The group murmured assent. Kevin's hands were clenched tight.

"Let's talk about that," Art said. "Hanna, what do you see, hear or feel before you notice you're afraid?"

Hanna's voice wavered. "I hear a voice. It whispers in my ear. It tells me something bad is going to happen."

"Doesn't it only feel like it's whispering in your ear?"

"No."

"It's just a voice in your head, Hanna."

"No!"

Megan leaned forward, trying to understand why Art was arguing with the poor girl and why she was fighting back. "It's a whisper in my ear. Sometimes I feel its breath."

"I hear them, too," Grant said. "Just like that."

"No, you don't," snapped Joe. Megan had been right about his nerves and dislike of the group. "You say whatever Hanna says, you always do."

"I don't!" Grant said.

"Okay, guys," Art said. "Let's not argue. Let's get back to Hanna. It's her turn. Hanna, what does the voice tell you?"

Megan's discomfort grew as Hanna continued speaking.

"It tells me I'm a terrible person. Or that other people are terrible and I should hurt them. Like the other day at work it told me to erase one of my boss's files when he wasn't looking."

Bob laughed. "That's your own subconscious anger."

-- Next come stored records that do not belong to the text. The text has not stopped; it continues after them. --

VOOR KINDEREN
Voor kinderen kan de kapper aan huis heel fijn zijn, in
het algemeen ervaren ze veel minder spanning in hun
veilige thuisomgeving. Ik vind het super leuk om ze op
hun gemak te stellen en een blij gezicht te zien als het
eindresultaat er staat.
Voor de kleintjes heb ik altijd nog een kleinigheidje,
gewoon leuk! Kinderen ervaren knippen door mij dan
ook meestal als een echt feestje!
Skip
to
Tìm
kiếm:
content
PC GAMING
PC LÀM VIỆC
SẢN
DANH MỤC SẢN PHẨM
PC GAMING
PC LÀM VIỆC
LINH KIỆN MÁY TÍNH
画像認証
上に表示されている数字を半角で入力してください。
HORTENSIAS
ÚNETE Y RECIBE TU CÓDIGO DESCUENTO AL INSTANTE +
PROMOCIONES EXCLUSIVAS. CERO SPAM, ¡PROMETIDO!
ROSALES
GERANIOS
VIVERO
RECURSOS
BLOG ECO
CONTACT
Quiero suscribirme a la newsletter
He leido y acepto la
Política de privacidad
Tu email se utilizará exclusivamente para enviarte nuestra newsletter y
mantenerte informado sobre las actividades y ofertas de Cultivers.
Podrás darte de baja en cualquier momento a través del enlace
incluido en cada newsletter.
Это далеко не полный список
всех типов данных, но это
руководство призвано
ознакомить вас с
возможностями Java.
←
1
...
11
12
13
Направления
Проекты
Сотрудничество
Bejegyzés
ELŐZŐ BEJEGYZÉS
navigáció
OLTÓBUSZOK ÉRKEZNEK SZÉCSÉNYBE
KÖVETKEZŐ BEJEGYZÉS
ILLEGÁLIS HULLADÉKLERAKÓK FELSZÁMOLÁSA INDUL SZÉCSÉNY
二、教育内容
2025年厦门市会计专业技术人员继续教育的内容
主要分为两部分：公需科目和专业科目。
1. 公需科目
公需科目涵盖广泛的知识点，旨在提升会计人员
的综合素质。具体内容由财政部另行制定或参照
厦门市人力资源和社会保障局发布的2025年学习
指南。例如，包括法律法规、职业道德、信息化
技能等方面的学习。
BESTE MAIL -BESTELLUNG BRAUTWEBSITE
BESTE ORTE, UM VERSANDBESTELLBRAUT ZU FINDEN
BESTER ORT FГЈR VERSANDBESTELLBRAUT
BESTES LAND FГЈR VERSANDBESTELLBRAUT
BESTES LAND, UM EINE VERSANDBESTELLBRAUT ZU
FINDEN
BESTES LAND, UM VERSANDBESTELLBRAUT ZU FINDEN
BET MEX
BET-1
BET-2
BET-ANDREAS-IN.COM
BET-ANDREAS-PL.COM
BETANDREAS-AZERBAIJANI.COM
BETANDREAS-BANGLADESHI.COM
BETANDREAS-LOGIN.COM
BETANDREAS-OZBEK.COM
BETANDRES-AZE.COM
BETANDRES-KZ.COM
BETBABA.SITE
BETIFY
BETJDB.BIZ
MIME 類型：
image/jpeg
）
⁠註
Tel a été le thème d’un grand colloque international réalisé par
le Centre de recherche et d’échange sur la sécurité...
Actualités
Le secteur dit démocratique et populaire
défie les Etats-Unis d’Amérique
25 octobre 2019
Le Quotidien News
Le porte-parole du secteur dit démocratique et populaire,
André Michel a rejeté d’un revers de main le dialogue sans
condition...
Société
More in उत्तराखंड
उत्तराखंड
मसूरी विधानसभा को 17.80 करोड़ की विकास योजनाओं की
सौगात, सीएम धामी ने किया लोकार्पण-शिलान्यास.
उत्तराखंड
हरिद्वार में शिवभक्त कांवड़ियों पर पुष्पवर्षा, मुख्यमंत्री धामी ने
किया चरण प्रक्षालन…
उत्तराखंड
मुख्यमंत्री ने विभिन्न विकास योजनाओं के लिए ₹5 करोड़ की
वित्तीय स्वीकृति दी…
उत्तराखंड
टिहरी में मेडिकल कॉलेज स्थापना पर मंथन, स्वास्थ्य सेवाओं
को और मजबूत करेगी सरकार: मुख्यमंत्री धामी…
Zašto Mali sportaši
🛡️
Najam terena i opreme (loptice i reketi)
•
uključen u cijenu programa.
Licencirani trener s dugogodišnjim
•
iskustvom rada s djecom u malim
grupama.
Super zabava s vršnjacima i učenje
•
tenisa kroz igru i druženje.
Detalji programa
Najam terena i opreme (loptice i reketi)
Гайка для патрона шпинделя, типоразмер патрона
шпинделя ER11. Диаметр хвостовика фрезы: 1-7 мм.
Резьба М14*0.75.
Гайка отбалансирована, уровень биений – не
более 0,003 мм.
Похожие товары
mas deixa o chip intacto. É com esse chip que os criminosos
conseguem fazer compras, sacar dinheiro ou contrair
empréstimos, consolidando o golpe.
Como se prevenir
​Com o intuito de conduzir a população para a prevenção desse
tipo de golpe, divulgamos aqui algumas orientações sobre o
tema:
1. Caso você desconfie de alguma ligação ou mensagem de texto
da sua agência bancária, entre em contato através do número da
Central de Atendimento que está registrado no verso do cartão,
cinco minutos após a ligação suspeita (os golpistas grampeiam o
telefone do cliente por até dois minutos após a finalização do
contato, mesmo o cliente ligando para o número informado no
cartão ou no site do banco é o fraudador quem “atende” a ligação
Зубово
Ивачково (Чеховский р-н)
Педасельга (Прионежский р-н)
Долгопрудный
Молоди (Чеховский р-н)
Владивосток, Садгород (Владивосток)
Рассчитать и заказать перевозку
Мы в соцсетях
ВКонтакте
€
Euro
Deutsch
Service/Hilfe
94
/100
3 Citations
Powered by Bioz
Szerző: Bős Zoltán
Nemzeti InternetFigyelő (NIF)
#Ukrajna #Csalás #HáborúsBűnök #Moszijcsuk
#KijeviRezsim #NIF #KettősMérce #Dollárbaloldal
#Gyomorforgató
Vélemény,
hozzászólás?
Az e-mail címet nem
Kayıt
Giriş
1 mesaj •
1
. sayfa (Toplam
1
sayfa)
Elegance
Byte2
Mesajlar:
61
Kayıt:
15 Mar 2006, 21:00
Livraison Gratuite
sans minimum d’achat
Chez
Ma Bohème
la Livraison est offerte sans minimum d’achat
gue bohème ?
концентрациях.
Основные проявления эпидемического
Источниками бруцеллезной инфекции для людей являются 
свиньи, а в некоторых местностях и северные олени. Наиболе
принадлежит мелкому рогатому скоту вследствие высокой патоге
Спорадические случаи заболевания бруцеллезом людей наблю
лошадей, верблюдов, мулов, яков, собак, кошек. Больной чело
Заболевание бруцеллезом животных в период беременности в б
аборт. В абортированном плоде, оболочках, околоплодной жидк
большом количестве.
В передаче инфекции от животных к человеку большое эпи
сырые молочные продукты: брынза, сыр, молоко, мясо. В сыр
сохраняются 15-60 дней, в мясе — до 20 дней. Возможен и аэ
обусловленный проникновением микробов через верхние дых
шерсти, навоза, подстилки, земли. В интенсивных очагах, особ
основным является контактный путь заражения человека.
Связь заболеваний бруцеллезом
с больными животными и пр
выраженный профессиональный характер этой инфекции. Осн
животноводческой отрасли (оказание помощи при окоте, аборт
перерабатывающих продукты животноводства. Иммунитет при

"Bob," Art said. He sounded ... pleased. Like this was what he wanted to hear. "Remember who the therapist is here. You're not a mentor yet."

"I want to hear more from Hanna," Grant said. At least, Megan thought it was Grant. It was difficult to know exactly who was talking. Her eyes didn't seem to be adjusting to the light anymore. In fact, the room seemed to be getting darker, even though she could still see the candles burning.

"That's all," Hanna said. "I'm cursed. I hear the voice, and it's like I have to believe it and do what it says or it won't stop talking. It won't leave me alone."